Now I was the one surprised.
“Everyone?”
She nodded. Well, shit. I guess we weren’t as covert as I thought.
“Great. They must all think I’m a slut.”
Lottie scoffed, making this little snorting noise.
“No one would think that.”
I gave her a look. “Not even after everything I did with Zack?”
She shook her head again.
“We just want you to be happy, and it seems like Stryker makes you happy. So what happened?”
I took a deep breath and went into the whole story, giving her every detail from the Thanksgiving dinner I cooked, to our kiss to when he told me he wanted to wait to have sex. She was uncharacteristically silent the entire time, and her silence reeled the story out of me, including tearing up the pictures with Kayla and writing on my wall and the fight I’d had with my mom. I kept talking and talking, the words spilling out of me and into the air, filling the room up with my voice and my insecurity and my confusion and my hurt.
“And I have no idea what to do. None,” I said, finally done.
“You, my dear,” she said, raising her hands above her head to stretch, “are in a pickle.”
“I guess that’s one way of thinking about it. ‘I’m fucked’ seems more appropriate.”
“Well, if you want my two cents, I’d say you give him his space. He’ll come to his senses.”
I inhaled and said the one thing that scared me the most. “What if he doesn’t want to be with me anymore and he’s trying to let me down easy?”
Lottie laughed, throwing her head back.
“Yeah, I don’t think so,” she said, shaking her head as if I’d said something absurd.
“Maybe he realized that he just wants to be friends.”
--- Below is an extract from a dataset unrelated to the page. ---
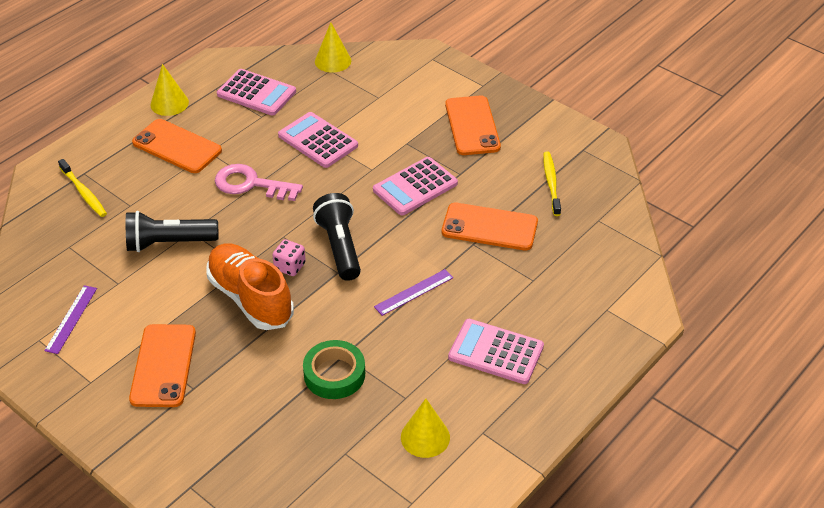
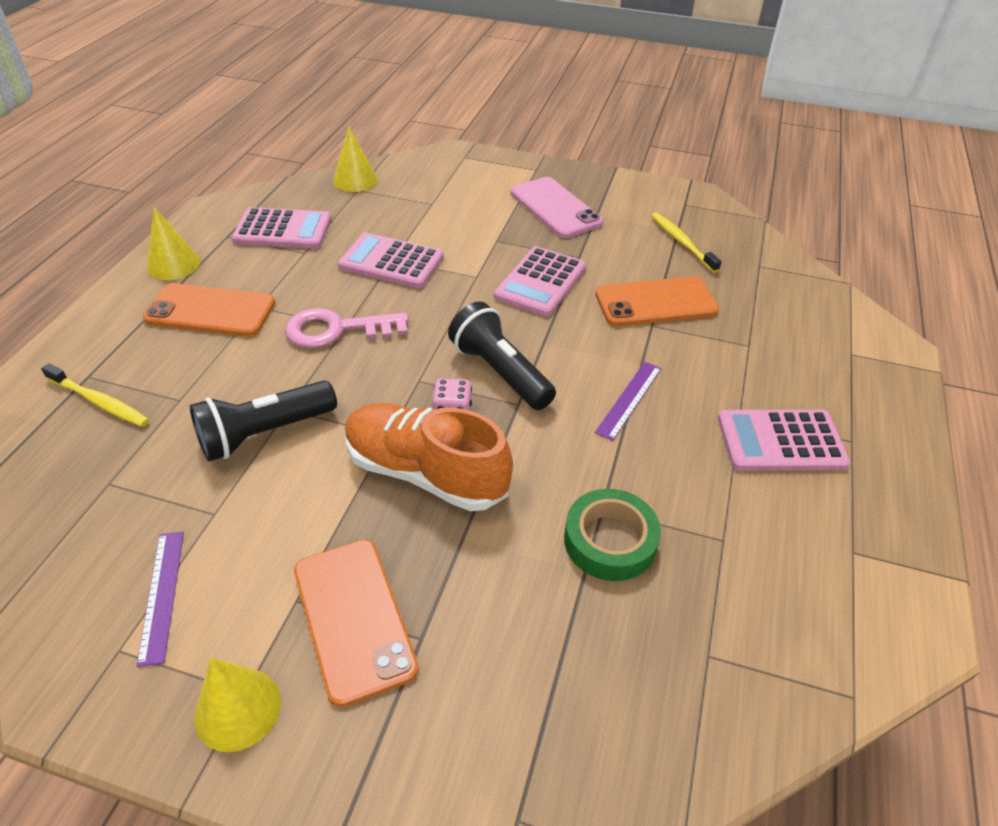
camera: 25 degrees left, 0 degrees up
(425, 437) = (791, 587): yellow cone -> yellow cone (237, 709)
(472, 126) = (555, 208): orange phone -> pink phone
“Listen,” she said, coming over to sit next to me on my bed and putting her arm around my shoulder. “No guy who looks at you the way Stryker does wants to be just friends. He looks at you like no one else is around and he wants to throw you down on the table, right there, right then. Like you’re the only girl in the entire world and he’s ready to worship you.”
If it wasn’t Lottie saying it, I would have thought she was mocking me, but she said it with such sincerity that I believed her.
“Well Zan looks at you like he’s dying and you’re standing there holding the cure to whatever’s killing him.”
She blushed and giggled.
“Listen, we can trade these back and forth all night, but we should probably go to bed.” Giving me a quick shoulder squeeze, she got up and went to her dresser to get her PJs.
“Speaking of Zan, why aren’t you staying the night with him?”
“Because I figured he could deal with one more night without me. I don’t want to be one of those girls who can’t breathe without a man around all the time. Even if I do find it hard to breathe without him.” She traced the edge of a picture Zan had taken of the two of them. One of those where he had to hold the camera at arm’s length and they had to squish their faces together to get them both in the shot.